Tally how many lines of these entries hold the string "microscopy". Return the number alone.

|---|

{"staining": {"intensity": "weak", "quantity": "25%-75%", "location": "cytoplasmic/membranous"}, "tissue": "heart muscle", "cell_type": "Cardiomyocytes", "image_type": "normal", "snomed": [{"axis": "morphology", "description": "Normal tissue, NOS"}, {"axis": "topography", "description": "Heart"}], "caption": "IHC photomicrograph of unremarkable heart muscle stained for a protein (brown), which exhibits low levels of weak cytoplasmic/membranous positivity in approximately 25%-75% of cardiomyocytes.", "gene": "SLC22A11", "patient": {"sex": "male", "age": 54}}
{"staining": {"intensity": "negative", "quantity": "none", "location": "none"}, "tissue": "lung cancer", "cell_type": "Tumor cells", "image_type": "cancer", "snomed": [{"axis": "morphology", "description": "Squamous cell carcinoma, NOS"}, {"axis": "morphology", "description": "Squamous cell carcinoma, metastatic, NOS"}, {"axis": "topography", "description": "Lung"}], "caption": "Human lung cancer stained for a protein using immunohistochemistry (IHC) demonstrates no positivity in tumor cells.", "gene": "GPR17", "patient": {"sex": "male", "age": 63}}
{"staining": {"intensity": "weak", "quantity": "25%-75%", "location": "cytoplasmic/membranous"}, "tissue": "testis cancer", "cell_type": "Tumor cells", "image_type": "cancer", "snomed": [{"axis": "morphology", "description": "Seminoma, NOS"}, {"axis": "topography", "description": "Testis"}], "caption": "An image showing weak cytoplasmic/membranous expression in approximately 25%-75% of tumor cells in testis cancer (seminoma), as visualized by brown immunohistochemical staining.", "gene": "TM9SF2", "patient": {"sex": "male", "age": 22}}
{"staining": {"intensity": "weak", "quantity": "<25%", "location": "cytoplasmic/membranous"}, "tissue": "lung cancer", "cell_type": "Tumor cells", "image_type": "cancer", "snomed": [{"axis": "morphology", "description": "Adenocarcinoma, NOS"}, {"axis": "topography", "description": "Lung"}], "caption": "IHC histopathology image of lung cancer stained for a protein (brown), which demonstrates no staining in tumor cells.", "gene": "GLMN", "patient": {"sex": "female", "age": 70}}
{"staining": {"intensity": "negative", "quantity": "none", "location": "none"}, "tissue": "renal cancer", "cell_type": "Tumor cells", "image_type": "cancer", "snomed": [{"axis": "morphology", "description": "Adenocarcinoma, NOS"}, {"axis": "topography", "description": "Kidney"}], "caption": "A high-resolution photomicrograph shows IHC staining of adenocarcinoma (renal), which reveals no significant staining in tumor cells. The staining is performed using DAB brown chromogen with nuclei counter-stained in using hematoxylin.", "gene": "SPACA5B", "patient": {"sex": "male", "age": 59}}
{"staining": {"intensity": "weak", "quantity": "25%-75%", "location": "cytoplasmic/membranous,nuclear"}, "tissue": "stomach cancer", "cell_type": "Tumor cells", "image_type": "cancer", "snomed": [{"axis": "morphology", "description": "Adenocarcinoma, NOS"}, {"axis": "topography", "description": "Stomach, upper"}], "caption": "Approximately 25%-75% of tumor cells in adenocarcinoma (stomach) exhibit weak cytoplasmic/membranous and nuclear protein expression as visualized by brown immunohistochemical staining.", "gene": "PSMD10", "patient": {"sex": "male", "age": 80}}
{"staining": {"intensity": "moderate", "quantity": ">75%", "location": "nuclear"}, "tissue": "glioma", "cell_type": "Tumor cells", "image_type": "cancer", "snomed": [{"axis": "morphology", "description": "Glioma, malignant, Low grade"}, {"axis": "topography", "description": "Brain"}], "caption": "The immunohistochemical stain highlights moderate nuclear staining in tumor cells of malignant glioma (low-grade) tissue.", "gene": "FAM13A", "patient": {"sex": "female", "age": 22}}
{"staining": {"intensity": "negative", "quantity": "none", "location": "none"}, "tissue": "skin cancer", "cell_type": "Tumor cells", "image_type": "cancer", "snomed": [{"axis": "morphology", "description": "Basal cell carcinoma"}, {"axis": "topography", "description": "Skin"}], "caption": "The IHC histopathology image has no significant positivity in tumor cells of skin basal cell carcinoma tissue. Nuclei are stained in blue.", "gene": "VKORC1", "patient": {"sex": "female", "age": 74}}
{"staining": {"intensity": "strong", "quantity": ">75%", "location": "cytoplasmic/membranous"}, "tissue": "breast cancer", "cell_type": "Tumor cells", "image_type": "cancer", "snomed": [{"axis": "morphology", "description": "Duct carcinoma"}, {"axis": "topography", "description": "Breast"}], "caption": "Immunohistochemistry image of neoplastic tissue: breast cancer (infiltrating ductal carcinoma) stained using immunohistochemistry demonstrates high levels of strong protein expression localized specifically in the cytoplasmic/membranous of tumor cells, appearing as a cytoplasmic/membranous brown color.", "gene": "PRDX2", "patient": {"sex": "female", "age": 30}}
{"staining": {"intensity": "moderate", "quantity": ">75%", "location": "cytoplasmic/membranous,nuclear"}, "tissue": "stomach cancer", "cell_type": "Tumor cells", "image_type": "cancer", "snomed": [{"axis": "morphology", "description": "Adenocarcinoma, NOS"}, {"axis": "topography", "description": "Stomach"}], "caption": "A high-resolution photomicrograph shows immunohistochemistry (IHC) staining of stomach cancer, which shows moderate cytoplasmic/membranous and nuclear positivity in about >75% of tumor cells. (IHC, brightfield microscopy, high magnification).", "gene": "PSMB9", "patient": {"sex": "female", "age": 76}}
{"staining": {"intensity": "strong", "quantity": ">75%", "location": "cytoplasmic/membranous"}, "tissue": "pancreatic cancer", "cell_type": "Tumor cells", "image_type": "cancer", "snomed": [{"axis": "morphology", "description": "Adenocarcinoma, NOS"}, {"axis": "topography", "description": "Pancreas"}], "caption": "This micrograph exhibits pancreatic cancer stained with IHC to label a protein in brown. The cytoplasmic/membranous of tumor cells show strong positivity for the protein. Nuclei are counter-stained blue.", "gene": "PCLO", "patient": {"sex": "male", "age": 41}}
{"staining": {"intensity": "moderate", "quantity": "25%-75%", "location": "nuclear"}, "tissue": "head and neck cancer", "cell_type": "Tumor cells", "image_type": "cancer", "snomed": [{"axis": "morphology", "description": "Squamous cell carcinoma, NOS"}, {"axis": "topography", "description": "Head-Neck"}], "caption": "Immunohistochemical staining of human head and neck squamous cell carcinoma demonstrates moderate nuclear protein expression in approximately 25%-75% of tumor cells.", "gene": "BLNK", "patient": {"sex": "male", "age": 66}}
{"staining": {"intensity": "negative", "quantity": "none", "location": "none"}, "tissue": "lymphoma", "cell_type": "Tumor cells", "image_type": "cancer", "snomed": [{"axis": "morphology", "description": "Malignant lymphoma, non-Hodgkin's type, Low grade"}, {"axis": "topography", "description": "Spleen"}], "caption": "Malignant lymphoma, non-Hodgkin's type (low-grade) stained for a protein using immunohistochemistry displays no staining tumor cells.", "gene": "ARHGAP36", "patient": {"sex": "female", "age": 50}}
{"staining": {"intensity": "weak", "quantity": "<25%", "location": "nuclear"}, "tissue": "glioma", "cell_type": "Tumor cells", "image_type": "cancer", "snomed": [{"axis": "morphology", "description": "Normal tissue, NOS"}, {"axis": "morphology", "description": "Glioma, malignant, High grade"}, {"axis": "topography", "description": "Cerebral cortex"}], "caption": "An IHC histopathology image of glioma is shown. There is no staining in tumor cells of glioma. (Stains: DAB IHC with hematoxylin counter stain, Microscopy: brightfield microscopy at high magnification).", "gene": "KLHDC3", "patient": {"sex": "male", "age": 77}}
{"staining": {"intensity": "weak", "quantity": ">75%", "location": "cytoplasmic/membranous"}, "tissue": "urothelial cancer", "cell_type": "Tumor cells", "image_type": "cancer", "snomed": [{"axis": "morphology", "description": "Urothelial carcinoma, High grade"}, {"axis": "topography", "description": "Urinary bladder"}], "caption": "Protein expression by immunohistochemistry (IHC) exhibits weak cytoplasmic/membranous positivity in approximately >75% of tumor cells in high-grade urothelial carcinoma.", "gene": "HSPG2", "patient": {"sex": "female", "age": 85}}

|---|

ANSWER SPACE:
2